Mike Schaeffer's Blog

September 18, 2019

Amazingly enough, git is now 14 years old. What started out as Linus Torvald's 'three day' replacement for BitKeeper is now dominant enough in its domain that even the Windows Kernel is hosted on git. (If you really are amazed by the age of git, that last bit might be even more amazing.) In any event, I also use git and have done so for close to ten years. Along with a compiler and an editor, I'd consider it one of the three essential development tools. That experience has left me with a set of preconceived notions about how git should be used and some tips and tricks on how to use it better. I've been meaning to get it all into a single place for a while, and this is the attempt.
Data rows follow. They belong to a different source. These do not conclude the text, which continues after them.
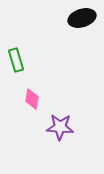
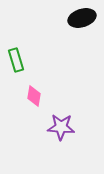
pink diamond: moved 2 px right, 3 px up
purple star: moved 1 px right
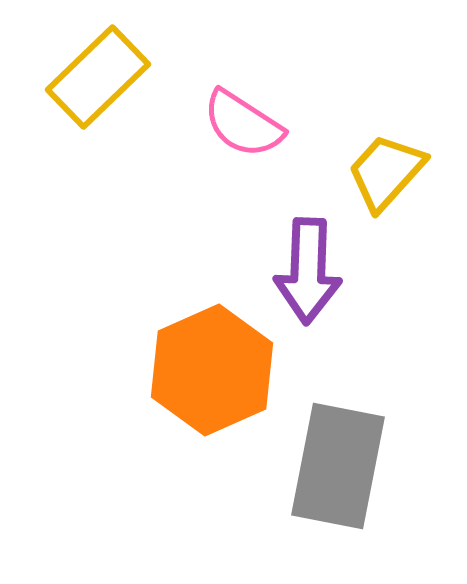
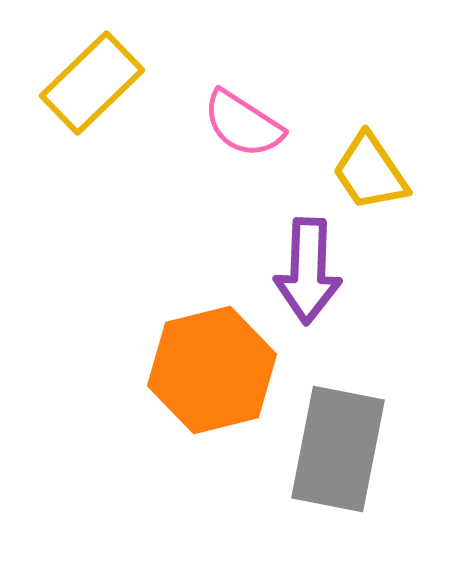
yellow rectangle: moved 6 px left, 6 px down
yellow trapezoid: moved 16 px left; rotated 76 degrees counterclockwise
orange hexagon: rotated 10 degrees clockwise
gray rectangle: moved 17 px up
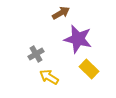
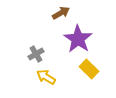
purple star: rotated 20 degrees clockwise
yellow arrow: moved 3 px left
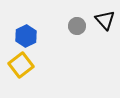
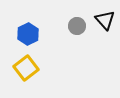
blue hexagon: moved 2 px right, 2 px up
yellow square: moved 5 px right, 3 px down
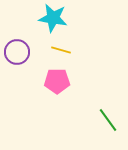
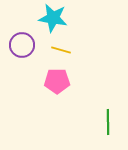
purple circle: moved 5 px right, 7 px up
green line: moved 2 px down; rotated 35 degrees clockwise
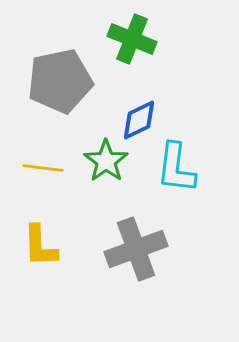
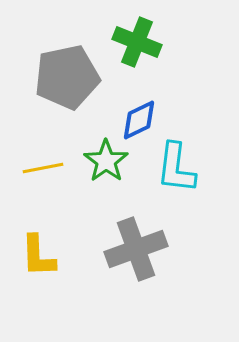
green cross: moved 5 px right, 3 px down
gray pentagon: moved 7 px right, 4 px up
yellow line: rotated 18 degrees counterclockwise
yellow L-shape: moved 2 px left, 10 px down
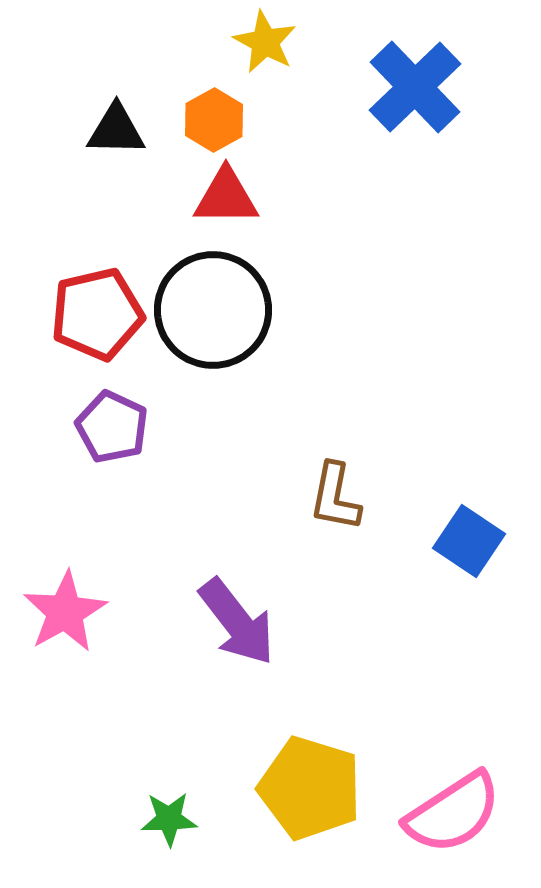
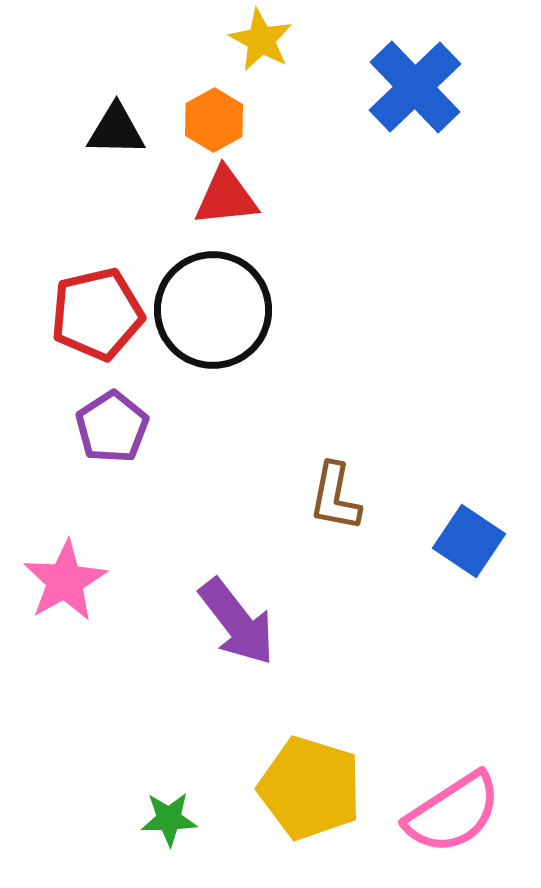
yellow star: moved 4 px left, 2 px up
red triangle: rotated 6 degrees counterclockwise
purple pentagon: rotated 14 degrees clockwise
pink star: moved 31 px up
This isn't really the place to start learning git (that would be a tutorial). This is for people that have used git for a while, understand the basic mechanics, and want to look for ways to elevate their game and streamline their workflow.

The Underlying Data Model

git is built on a distinct data structure, and the implications of this structure permeate the user experience.

Understanding the underlying data model is important, and not that complicated from a computer science perspective.

  • Every revision of a source tree managed by git can be considered a complete snapshot of every source file. This is called a commit.
  • Every commit has a name (or address), which is a hash of the entire contents of the commit. These names are not user friendly (They look like d674bf514fc5e8301740534efa42a28ca4466afd), but they're essentially guaranteed to be unique.
  • If two commits have different contents, they also have different hashes. A hash is enough to completely identify a state of a source tree.
  • Because hashes are a pain to work with, git also has refs. Refs are user friendly symbolic names (master, fix-bug-branch) that can each point to a commit by hash.
  • Commits can't be mutated, because any change to their contents would change their name/hash. Refs are where git allows mutations to occur.
  • If you think of a ref as a variable that contains a hash and points to a commit, you're not far off.
  • Commits can themselves refer to other commits - Each commit can contain references to zero or more predecessors. These backlinks what allow git to construct a history of commits (and therefore a history of a source code tree).
  • The 'first commit' has zero predecessors, a merge commit has two or more.

The result of all this is that the core data structure is a directed acyclic graph, covered nicely in this post by Tommi Virtanen.